Hidden Government Scanners Will Know Everything About You From 164 Feet Away - Opernsommer
http://gizmodo.com/5923980/the-secret-government-laser-that-instantly-knows-everything-about-you

======
lifeisstillgood
Is this a joke? It _looks_ real - but can anyone comment on real life
applications of Coherent anti-Stokes-Raman spectroscopy (and other techniques
listed below)

Yes, I can beleive it works in the lab, on static samples,. But a dust
fragment on a lapel as someone walks through the airport?

I mean, otherwise, they just invented the Star Trek Tricorder.

The company seems real and serious: [http://www.geniaphotonics.com/business-
markets/defense-and-s...](http://www.geniaphotonics.com/business-
markets/defense-and-security/ds-chemical-detection-sensing/)

Edit:

I think I would like to see the following law: Any scanning, recording,
tracking (etc) done in a public location or place of work _must_ make the
results public and interrogatable in (real/reasonable) time.

We will never stop these technologies, and frankly some of them seem massively
beneficial (this could test blood samples on your doctors desk). But we should
not allow the results to be hidden, kept by the police or our employers.

A general law of freedom, much like to general law of net neutralitry we want
as well.

Activity list =>
(a) Reproduce verbatim the part of the forum thread about government scanners that opens with the words containing "I mean, otherwise, they" and closes with "markets/defense-and-security/ds-chemical-detection-sensing/)".
(b) In the forum thread about government scanners, list each activity that the commenter's proposed law names explicitly.

Given records =>
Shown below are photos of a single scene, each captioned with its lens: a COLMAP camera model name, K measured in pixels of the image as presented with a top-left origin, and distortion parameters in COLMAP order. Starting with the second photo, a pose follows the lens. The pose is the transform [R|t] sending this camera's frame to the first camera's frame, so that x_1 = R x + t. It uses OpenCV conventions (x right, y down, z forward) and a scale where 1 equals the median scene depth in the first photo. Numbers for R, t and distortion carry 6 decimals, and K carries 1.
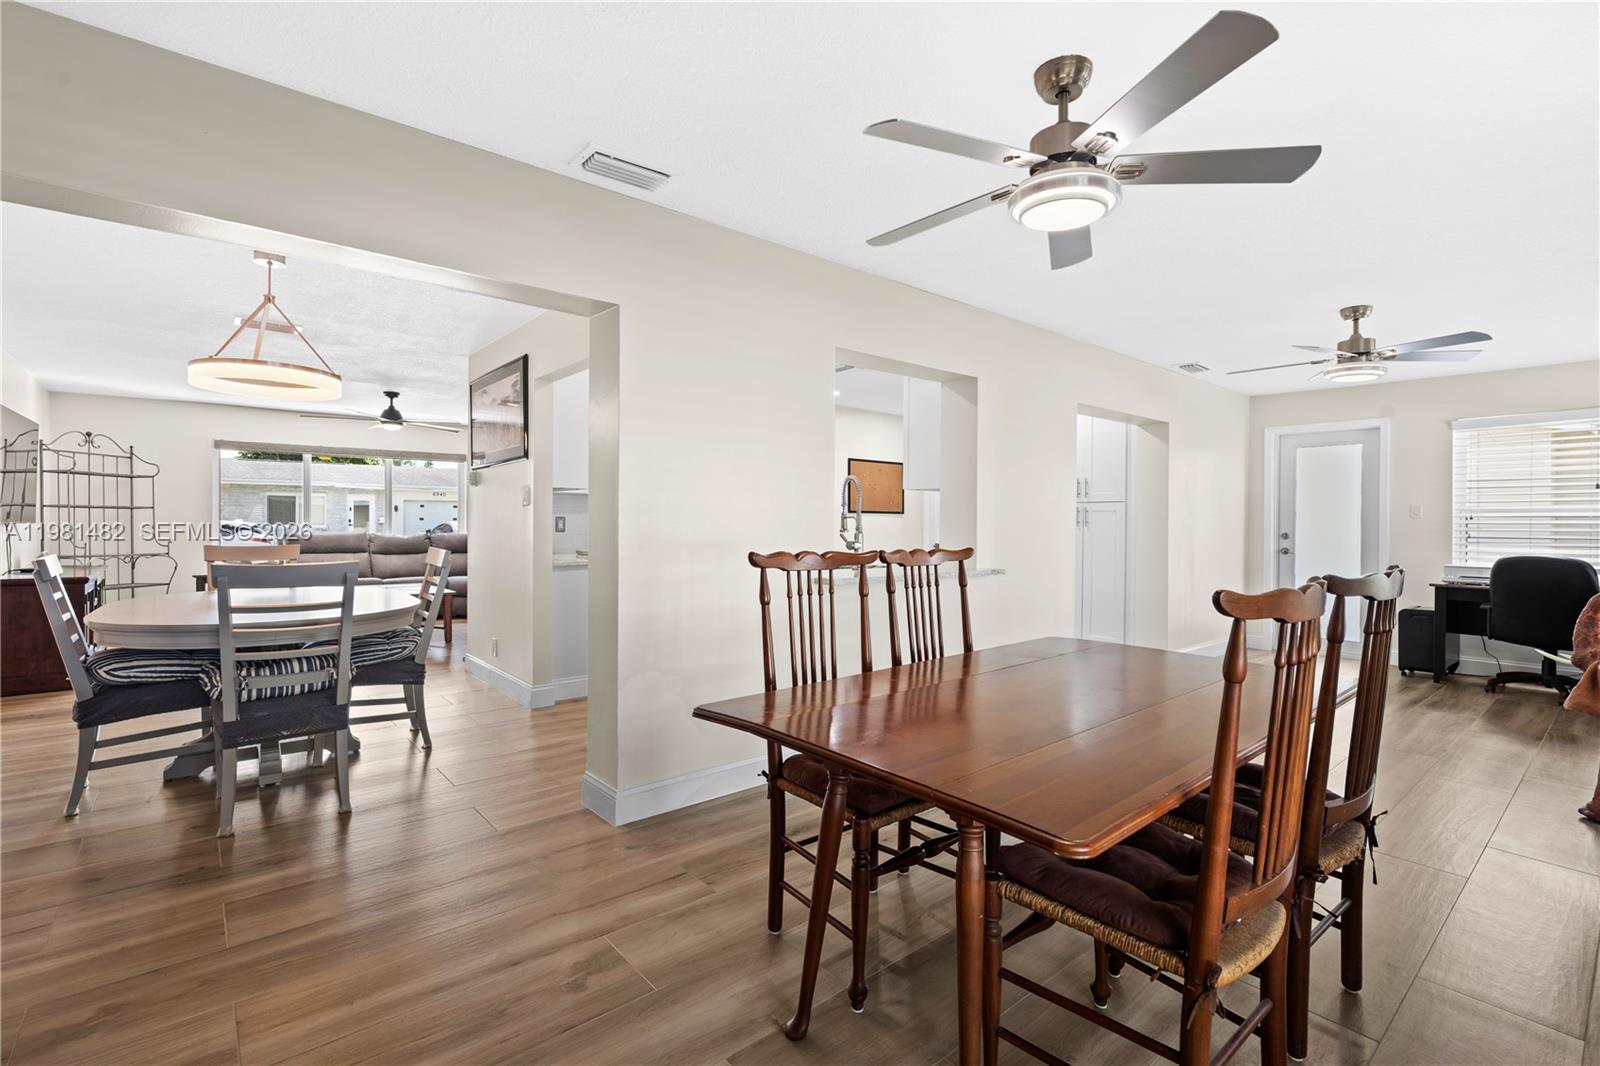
lens RADIAL K [[730.1, 0, 797.2], [0, 730.1, 525.3], [0, 0, 1]] dist [-0.001391, 0.000527]
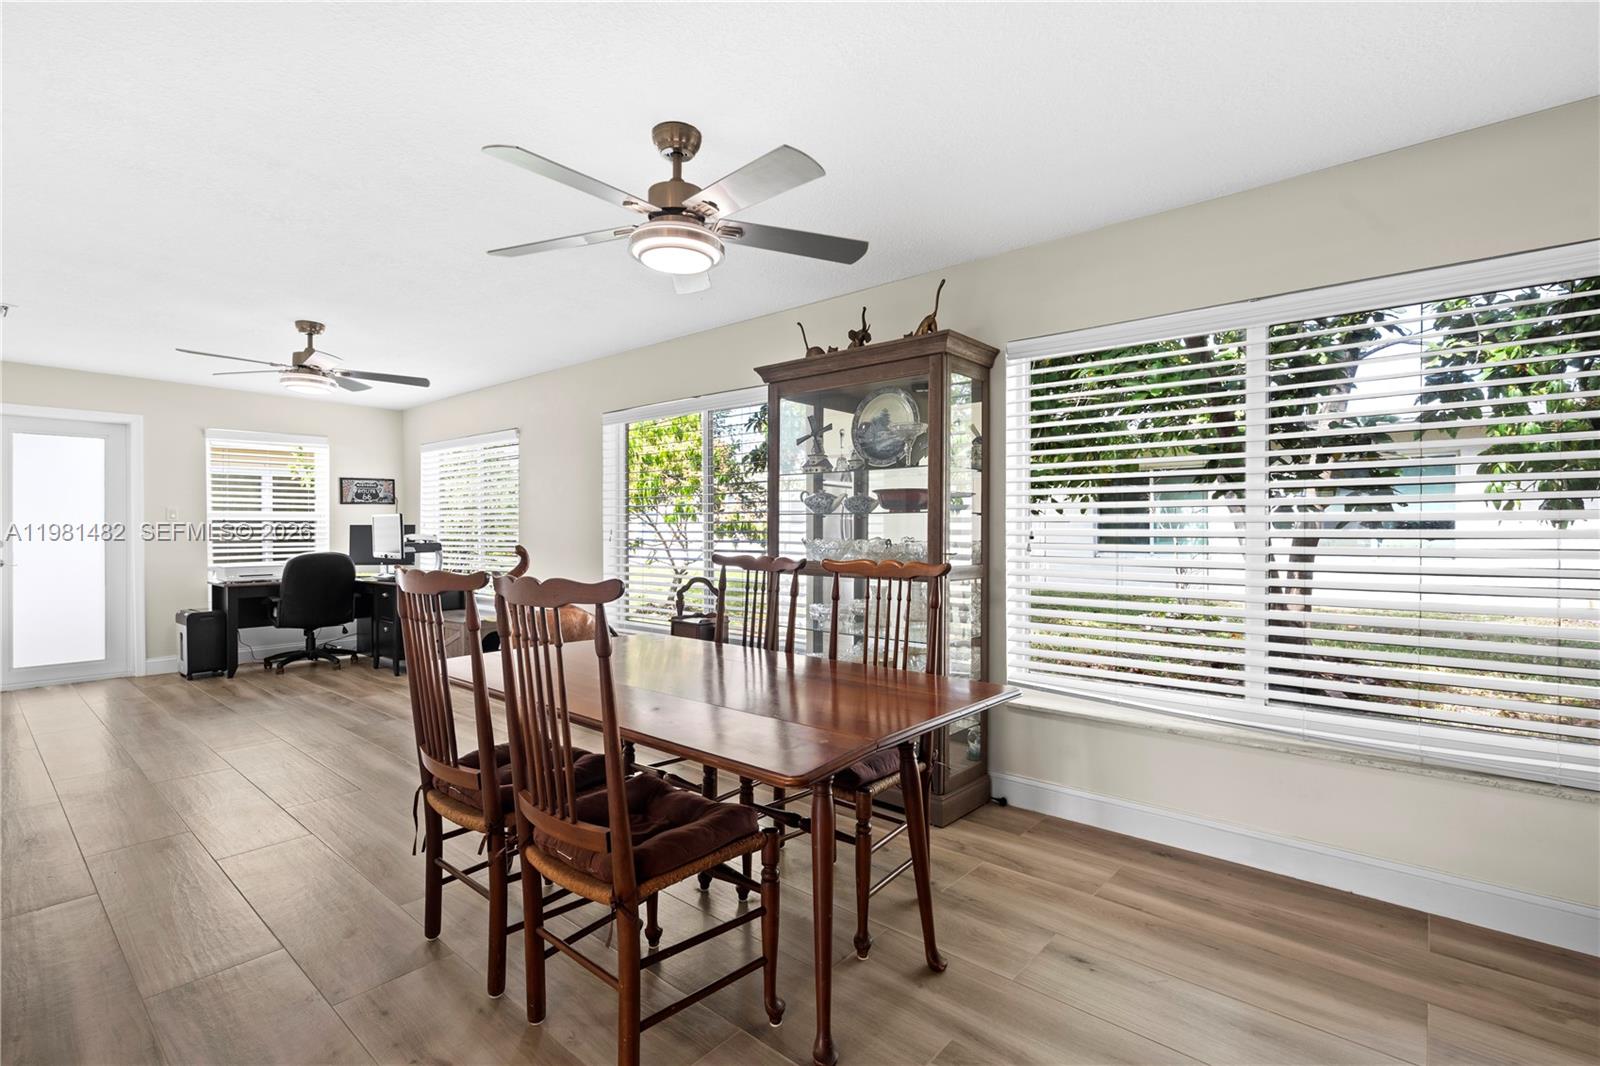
lens RADIAL K [[775.8, 0, 745.4], [0, 775.8, 532.2], [0, 0, 1]] dist [-0.004804, -0.000062]
pose [[-0.109247, -0.013729, 0.993920, -0.445209], [0.006016, 0.999877, 0.014473, -0.009483], [-0.993996, 0.007560, -0.109151, 0.518865]]
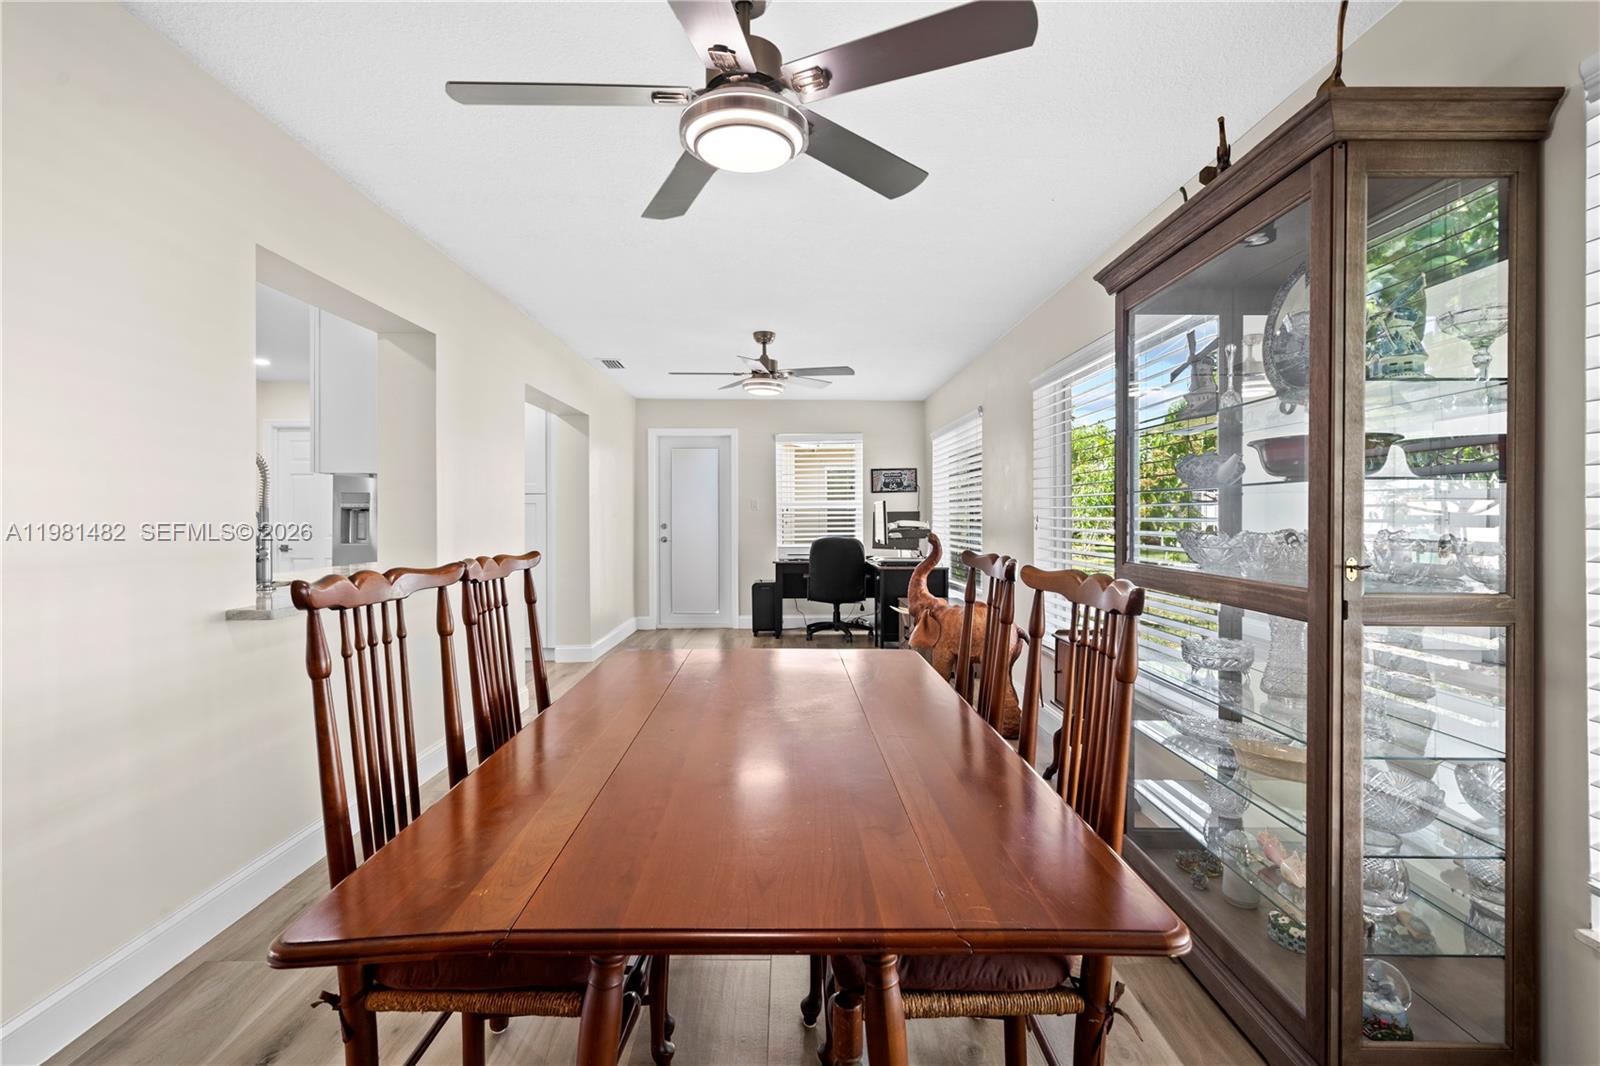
lens RADIAL K [[730.5, 0, 791.5], [0, 730.5, 515.3], [0, 0, 1]] dist [0.001448, 0.000995]
pose [[0.641073, -0.008852, 0.767429, -0.122057], [0.011562, 0.999931, 0.001876, -0.003195], [-0.767393, 0.007670, 0.641131, 0.209191]]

Answers for the exercise =>
(a)
I mean, otherwise, they just invented the Star Trek Tricorder.

The company seems real and serious: [http://www.geniaphotonics.com/business-
markets/defense-and-s...](http://www.geniaphotonics.com/business-
markets/defense-and-security/ds-chemical-detection-sensing/)

(b)
- Scanning
- Recording
- Tracking